● **GESTELLTE AUFGABE A**:
Welchen Präsenzmelder hat Lex im Forenthread zum DALI-Präsenzmelder zu Testzwecken besorgt?
● **GESTELLTE AUFGABE B**:
Führe den Forenthread zum DALI-Präsenzmelder ab dem letzten angezeigten Satz fort.

● **SEITENAUSZUG**:
# Dali Präsenzmelder (Esylux) nicht zu finden



## Lex (8 Mai 2017)

Hallo alle zusammen,

habe mich die Tage mit dem System "Dali" beschäftigt. Habe zu Testzwecken einen Präsenzmelder von Esylux (PD-C360i/8 DUO DALI) besorgt und ein EVG von OSRAM. Mit dem "Wago Dali-Configurator" finde ich zwar das EVG von OSRAM und das steuern der LED Leuchten funktioniert einwandfrei, jedoch leider nicht mit dem Präsenzmelder. 
Da es im Programm drei Reiter zur Sensoren gibt, habe ich in allen drei Reitern d.h. "Sensoren", "Sensortyp 1" und "Sensortyp 2" nach dem Präsenzmelder gesucht. Leider ohne Erfolg. Ist der Präsenzmelder Defekt? Spannung für Dali (15,7V) und Eigenspannungsversorgung (230V) sind vorhanden. Im Esylux Handbuch finde ich nur das per DIP-Schalter der Senor auf Dali gestellt werden muss. Dies ist aber schon Kontrolliert worden. Eventuell hat jemand von euch einen DALI Präsenzmelder von Esylux bereits in Betrieb?

Hardware:
- PFC 750-8204
- Dali Master Klemme 750-647
- Dali Netzteil 787-1007 

Hoffe auf eure Hilfe.


Gruß Lex


----------



## Matze001 (9 Mai 2017)

Ich muss jetzt mit gefährlichem Halbwissen auffahren, aber ich meine das Du mit der Dali-Software nur die Dali-Masterklemme der SPS sowie die daran zugewiesenen Slaves parametrieren kannst.
Soweit ich weiß ist es nicht möglich einen weiteren Master im Dali-Strang (dein Präsenzmelder) an die Dali-Masterklemme anzuschließen und diese Signale zu verarbeiten. Zumindest ist das der
Stand der "Alten" Dali Klemme (750-641). Ob die neue das ggf. kann weiß ich nicht.

Grüße

Marcel


----------



## Lex (9 Mai 2017)

Vielen dank für den Hinweis, wüsste dann aber nicht was der Präsenzmelder von Esylux als DALI Version bringen soll, wenn er schon Dali fähig ist. 
Klingt nicht logisch für mich, wenn du verstehst was ich meine ;-)

P.S.: Würde mich über Empfehlungen von Präsenzmelder freuen die Ihr im Einsatz habt.


----------



## Matze001 (9 Mai 2017)

Ich meine damit nur folgendes:

Dali Präsenzmelder = Master -> Steuert direkt Lampen. Dies wird "irgendwie" programmiert.
Dali Masterklemme Wago = Master -> Steuern direkt Lampen -> Dies konfigurierst Du über dein Tool.
Dali Präsenzmelder mit Dali Masterklemme von Wago (Beide Master) reden lassen geht so nicht (Zumindest nicht bei der alten Dali-Klemme).

● **GESPEICHERTE DATENSÄTZE**:
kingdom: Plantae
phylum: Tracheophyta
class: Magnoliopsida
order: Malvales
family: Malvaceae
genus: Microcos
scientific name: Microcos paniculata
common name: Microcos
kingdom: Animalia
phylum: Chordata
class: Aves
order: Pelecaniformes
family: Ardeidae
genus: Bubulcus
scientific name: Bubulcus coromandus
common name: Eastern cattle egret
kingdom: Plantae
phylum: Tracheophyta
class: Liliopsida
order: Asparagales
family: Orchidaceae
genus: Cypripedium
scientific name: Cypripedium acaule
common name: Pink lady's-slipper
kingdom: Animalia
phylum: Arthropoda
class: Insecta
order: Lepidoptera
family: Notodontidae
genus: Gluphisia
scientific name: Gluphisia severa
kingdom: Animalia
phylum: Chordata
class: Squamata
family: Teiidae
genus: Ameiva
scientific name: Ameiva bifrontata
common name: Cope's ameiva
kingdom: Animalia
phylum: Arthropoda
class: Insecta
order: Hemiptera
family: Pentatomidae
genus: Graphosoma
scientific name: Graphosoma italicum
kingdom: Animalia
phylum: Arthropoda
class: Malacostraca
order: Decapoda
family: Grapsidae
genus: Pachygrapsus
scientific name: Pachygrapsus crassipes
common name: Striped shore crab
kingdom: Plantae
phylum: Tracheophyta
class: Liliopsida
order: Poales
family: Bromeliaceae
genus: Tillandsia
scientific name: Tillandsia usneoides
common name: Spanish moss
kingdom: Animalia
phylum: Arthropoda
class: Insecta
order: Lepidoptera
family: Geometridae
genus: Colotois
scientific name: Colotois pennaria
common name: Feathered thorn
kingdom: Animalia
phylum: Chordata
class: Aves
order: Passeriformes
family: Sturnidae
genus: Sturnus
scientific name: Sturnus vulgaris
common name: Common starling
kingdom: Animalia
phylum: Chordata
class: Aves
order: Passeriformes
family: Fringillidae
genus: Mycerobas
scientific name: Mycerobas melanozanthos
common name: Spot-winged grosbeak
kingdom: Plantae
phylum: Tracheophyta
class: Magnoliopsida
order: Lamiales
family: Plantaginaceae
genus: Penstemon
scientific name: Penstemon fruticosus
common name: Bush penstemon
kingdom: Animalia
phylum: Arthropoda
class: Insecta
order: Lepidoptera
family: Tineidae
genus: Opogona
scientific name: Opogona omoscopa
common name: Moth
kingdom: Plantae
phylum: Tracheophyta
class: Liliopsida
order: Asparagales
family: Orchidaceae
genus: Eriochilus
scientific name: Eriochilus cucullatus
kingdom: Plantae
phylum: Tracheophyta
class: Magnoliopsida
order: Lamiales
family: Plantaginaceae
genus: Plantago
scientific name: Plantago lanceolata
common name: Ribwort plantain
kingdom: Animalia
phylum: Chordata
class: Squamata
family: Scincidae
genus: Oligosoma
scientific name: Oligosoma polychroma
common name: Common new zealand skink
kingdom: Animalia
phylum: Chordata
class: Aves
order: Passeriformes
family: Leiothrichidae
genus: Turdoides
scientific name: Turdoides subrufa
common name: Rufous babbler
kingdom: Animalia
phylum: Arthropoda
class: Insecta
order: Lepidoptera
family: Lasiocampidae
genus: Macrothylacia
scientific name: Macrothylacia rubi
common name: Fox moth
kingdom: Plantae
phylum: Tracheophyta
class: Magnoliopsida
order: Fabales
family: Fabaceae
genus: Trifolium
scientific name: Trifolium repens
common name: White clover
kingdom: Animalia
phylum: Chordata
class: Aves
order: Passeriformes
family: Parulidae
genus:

● **ANTWORT A**:
Einen Präsenzmelder von Esylux, den PD-C360i/8 DUO DALI.

● **ANTWORT B**:
Grüße

Marcel


----------



## Lex (10 Mai 2017)

Deinen Gedanken verstehe ich Marcel. Jedoch wozu existiert dann ein Dali Präsenzmelder als MASTER, wenn es schon die Klemme als MASTER (die definitiv benötigt wird und es auch keinen andere gibt) schon vorhanden ist?


----------



## Tiktal (10 Mai 2017)

Habe irgendwo mal gelesen das für die "alte" Klemme nur spezielle Melder gibt.
Dazu gibt es auch mehrere Anwendungshinweise. Wieso das nicht mit anderen Meldern funktioniert (oder ob es doch irgendwie hinbekommt) kann ich nicht sagen.

Gruß

Onno


----------



## dingo (10 Mai 2017)

Das liegt am EsyLux, dieser Präsenzmelder ist laut Datenblatt ein Dali- Master der über Broadcast max. 10 Slave Geräte steuern kann.

Das ist ein Stand- Alone Dali System, bedeutet: 1 Präsenzmelder mit max. 10 Slave (z.B. EVG's), keine Anbindung zu übergeordneten Master.


----------



## Stero (10 Mai 2017)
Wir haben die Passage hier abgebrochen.